Répondre adéquatement aux violences domestiques

Le projet pilote des Services d’aide à la violence domestique (en anglais, Domestic Violence Support Services Pilot Project) et de la police de Winnipeg est l'une de ces initiatives.

Les policiers travaillent en équipe avec du personnel des services de soutien contre la violence familiale de la province.

L’évaluation de chaque appel permet de déterminer si certains d’entre eux nécessitent un réponse téléphonique plutôt qu’une patrouille policière.

De janvier à mars de cette année, il y a ainsi eu 157 appels qui ont pu se passer d’une intervention de la police, ce qui a permis d’économiser plus de 880 heures de réponse policière.

C’est un bien meilleur service pour ceux qui recherchent de l’information ou des conseils. Ils peuvent aussi parler immédiatement à un travailleur de soutien, explique l’inspecteur Gord Spado, agent responsable de la division opérationnelle qui inclut le service 911.

Gord Spado.

L'inspecteur Gord Spado souligne que le projet pilote est un succès et que l'aide de la communauté est nécessaire à la police.

Photo : CBC/Tyson Koschik

Il ajoute que le projet pilote permet aux policiers et aux travailleurs de soutien de communiquer dans l'heure qui suit avec les personnes qui ont appelé, alors que cela prenait des jours auparavant.

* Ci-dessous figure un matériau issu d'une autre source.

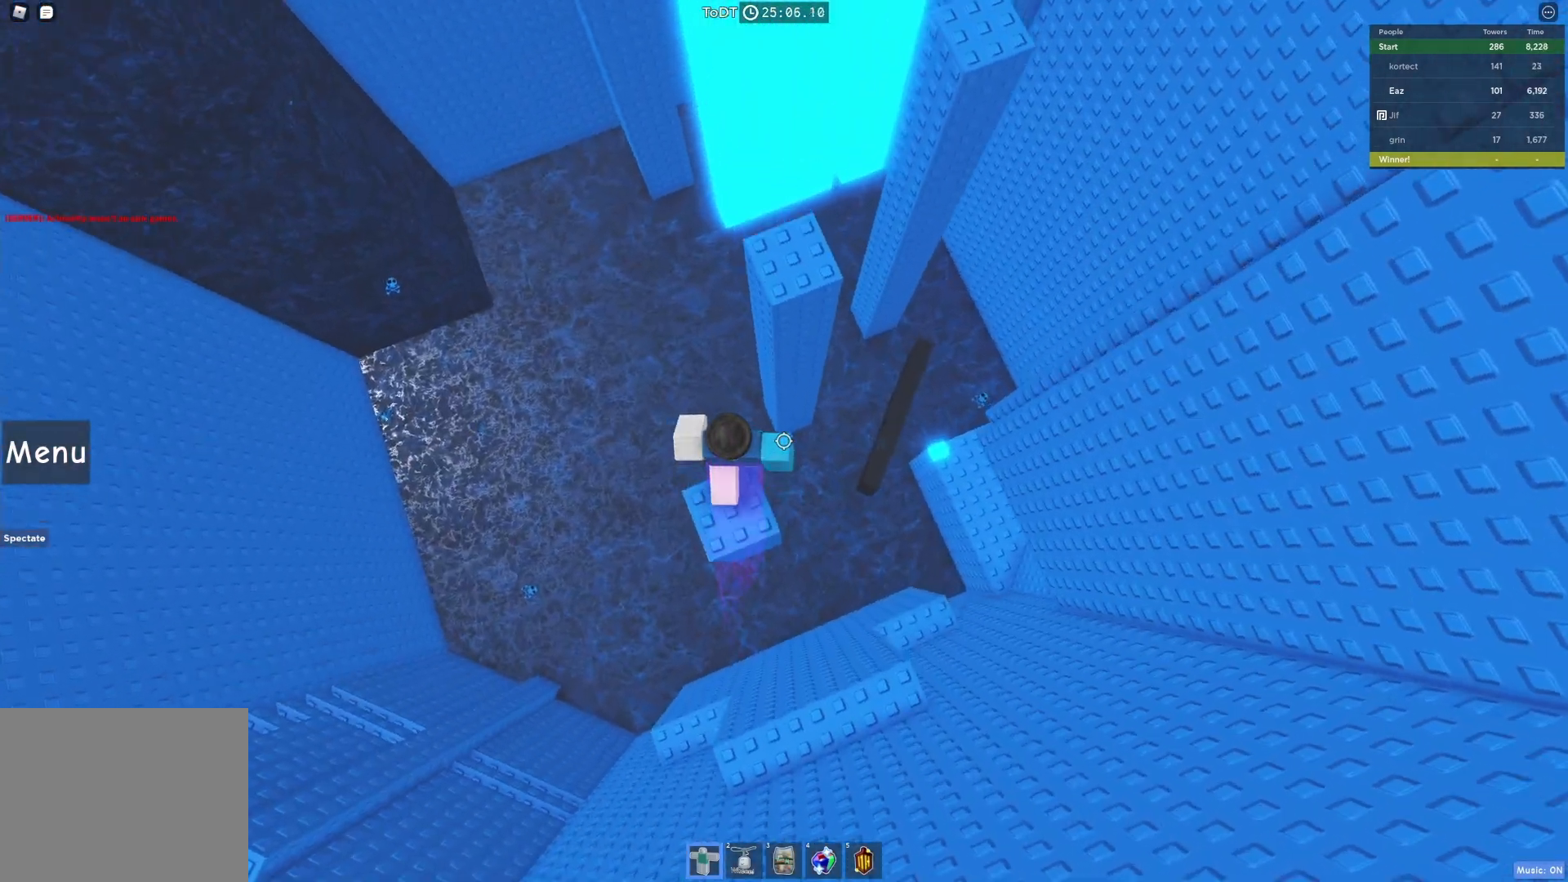
{"keys": ["w"], "events": [[150, "space", "up"]]}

Tout en reconnaissant qu’il y a encore du travail à faire pour envoyer des policiers uniquement lorsque cela est nécessaire, il qualifie le projet pilote de succès absolu.

Des appels dirigés vers les ressources appropriées

La ligne téléphonique 211, mise en service en octobre dernier, a permis quant à elle de traiter environ 9000 appels à ce jour.

De ce nombre, sans l'existence du service 211, certains auraient plutôt été faits au 911, ce qui aurait appelé une réponse policière alors que cela n’était pas nécessaire.

Jodene Baker.

Selon Jodene Baker, de Centraide, la ligne 211 permet non seulement de réduire le nombre d'appels faits au 911, mais aussi de donner des rendez-vous à ceux qui appellent ou des conseils en matière de santé mentale et de dépendance.

Photo : Centraide Winnipeg

Jodene Baker, de l’organisme Centraide, gère le programme manitobain du service 211. Elle affirme que deux téléphonistes répondent aux appels 24 heures sur 24, 7 jours sur 7, et agissent comme guides pour des centaines d’appels du public. Le sujet des appels varie, allant des problèmes de dépendance aux inquiétudes par rapport aux personnes sans-abri, en passant par les troubles de santé mentale.

De là, ces appels sont redirigés vers le service social approprié. Il peut s’agir du Main Street Project, du Downtown Community Safety Partnership ou encore d’organismes communautaires comme la Spence Neighbourhood Association.

Davantage de collaboration à venir

Une coopération plus étroite avec le Service de police de Winnipeg figure dans les projets de Centraide pour sa ligne téléphonique 211 au Manitoba.

À Edmonton, et aussi bientôt à Toronto, la ligne 211 a mis sur pied un programme de triage des appels, qui détermine s’ils requièrent une réponse d’urgence ou plutôt l’intervention d’une équipe communautaire composée de travailleurs sociaux en santé mentale ou en troubles de la dépendance.

Jodene Baker croit que, lorsque la ligne de Winnipeg sera mieux connue, elle pourra jouer un plus grand rôle pour alléger le nombre d’appels que reçoit le 911.

De son côté, le Service de police de Winnipeg a assigné un agent supérieur à la création d’une équipe de crise qui comprend des agents de police et des travailleurs sociaux, mais le projet est toujours en chantier.

Gord Spado admet que le nombre d’heures économisées par les policiers grâce au projet pilote est modeste en comparaison de la totalité des appels auxquels répondent les agents. En cela, reconnaît-il, il s’agit d’une petite victoire.

Il croit que ce projet fait partie d'une série d’initiatives qui s’additionneront et qui pourront, à long terme, apporter des changements importants.